Clinton, offsetting these difficulties, reiterated her "unprecedented concessions" statement from Jerusalem, "What we have received from the Israelis to halt all new settlement activity –-- and I’ll repeat that again, too –-- to halt all new settlement activities and to end the expropriation of land, and to issue no permits or approvals, is unprecedented."

Someone might want to update Madame Secretary that the Netanyahu Government has already approved additional 3,000 housing units and has put an exception of "natural growth" problems to justify further construction.

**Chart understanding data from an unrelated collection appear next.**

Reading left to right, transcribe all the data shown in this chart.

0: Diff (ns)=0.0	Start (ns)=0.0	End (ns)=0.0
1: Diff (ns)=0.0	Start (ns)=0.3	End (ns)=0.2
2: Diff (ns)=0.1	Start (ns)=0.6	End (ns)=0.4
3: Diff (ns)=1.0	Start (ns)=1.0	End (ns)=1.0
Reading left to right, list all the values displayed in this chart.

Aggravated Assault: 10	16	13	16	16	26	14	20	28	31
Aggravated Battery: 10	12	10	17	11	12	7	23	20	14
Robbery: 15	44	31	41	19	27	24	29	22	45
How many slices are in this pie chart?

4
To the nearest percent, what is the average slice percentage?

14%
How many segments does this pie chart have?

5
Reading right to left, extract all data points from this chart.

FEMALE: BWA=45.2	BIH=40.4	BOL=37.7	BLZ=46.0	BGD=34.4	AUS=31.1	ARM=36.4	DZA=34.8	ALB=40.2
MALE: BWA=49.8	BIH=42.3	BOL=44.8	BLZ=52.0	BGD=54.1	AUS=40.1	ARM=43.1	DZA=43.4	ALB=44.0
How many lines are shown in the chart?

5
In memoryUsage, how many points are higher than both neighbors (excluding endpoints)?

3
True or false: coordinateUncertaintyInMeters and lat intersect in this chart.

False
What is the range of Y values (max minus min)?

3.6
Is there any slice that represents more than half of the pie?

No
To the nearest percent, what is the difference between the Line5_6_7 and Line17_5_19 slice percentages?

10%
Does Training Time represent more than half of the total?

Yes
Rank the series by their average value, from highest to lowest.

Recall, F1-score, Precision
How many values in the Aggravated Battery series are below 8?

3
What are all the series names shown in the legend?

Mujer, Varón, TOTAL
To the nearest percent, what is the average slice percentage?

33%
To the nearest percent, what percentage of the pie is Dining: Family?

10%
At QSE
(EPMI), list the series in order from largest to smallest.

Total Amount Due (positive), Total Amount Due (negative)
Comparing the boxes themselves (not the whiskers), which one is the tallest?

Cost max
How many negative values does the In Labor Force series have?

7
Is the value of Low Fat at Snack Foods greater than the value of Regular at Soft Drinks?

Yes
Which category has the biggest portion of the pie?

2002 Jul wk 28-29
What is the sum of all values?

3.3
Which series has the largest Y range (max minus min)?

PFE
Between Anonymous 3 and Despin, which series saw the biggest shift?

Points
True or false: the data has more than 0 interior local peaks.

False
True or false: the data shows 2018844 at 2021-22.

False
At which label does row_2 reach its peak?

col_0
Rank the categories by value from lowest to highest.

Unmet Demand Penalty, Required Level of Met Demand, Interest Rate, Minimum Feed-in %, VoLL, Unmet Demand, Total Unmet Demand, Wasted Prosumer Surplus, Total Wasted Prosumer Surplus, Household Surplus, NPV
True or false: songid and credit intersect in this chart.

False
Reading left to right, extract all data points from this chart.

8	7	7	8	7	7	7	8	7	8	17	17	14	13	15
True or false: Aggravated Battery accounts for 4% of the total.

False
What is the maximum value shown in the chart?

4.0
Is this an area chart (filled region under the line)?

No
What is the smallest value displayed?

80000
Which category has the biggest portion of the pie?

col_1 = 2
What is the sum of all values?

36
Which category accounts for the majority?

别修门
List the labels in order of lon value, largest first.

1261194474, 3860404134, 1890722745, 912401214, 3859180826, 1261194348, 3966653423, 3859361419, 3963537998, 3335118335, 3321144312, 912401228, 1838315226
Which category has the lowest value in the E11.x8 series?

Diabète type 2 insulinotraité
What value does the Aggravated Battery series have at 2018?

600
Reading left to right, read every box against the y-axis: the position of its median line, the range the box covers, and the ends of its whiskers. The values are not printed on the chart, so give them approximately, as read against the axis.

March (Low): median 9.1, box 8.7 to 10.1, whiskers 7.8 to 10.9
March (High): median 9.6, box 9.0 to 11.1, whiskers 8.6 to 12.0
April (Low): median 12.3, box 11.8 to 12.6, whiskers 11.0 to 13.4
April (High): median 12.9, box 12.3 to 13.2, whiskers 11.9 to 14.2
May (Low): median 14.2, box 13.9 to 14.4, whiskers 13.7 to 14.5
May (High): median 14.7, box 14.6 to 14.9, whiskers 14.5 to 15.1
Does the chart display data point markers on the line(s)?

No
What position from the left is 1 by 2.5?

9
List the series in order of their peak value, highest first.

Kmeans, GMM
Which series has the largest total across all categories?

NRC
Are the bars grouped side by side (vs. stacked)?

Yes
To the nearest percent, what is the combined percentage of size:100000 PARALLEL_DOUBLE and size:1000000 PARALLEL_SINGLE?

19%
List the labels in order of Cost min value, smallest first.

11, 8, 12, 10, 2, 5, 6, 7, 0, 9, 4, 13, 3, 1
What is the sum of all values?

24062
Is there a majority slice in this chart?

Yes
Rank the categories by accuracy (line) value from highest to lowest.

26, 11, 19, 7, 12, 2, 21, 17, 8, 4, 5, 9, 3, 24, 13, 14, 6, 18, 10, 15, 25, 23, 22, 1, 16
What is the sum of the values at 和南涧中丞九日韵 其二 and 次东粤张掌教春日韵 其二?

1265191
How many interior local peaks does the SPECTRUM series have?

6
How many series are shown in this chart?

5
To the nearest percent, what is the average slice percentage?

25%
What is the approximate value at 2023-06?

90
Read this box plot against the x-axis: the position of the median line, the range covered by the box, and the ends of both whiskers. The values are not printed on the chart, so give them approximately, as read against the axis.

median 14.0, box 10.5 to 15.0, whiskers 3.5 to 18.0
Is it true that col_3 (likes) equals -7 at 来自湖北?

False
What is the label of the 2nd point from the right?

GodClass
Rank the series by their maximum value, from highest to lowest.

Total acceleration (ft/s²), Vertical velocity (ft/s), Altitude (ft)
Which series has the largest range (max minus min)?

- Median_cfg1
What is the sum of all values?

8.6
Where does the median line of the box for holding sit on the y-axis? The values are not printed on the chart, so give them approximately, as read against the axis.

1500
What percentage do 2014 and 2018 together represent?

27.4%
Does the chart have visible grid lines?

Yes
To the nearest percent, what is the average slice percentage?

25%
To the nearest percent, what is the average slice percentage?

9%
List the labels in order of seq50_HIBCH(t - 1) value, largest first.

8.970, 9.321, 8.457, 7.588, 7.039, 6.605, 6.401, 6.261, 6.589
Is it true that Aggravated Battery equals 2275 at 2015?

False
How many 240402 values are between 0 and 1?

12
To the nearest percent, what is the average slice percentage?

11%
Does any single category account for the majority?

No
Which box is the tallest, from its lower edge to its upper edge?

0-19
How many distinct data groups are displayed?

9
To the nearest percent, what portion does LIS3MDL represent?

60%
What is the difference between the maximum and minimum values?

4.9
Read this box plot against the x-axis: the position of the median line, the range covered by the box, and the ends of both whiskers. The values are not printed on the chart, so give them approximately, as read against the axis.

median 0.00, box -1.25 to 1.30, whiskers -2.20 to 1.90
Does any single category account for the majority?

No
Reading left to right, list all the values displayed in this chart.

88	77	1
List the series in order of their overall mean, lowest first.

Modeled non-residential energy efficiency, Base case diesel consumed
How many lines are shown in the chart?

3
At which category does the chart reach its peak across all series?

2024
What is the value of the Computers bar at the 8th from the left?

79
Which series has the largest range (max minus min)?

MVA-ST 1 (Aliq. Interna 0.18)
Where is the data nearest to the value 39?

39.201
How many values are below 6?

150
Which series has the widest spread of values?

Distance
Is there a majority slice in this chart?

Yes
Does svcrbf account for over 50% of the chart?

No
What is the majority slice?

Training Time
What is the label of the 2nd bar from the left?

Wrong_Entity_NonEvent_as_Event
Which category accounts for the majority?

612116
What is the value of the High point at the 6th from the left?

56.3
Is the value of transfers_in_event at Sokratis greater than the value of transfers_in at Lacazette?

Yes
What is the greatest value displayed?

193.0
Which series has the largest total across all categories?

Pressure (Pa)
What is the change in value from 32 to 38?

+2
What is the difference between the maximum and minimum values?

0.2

So where is "unprecedented" in this picture? And where is the stimulus for both sides to come to the oft-upheld negotiation table? If anything, the prospect for talks appears to have receded. After the conference, the chief Palestinian negotiator Saeb Erekat declared that Palestinians may have to abandon the goal of creating an independent state, "It may be time for Palestinian President Mahmoud Abbas to tell his people the truth, that with the continuation of settlement activities, the two-state solution is no longer an option."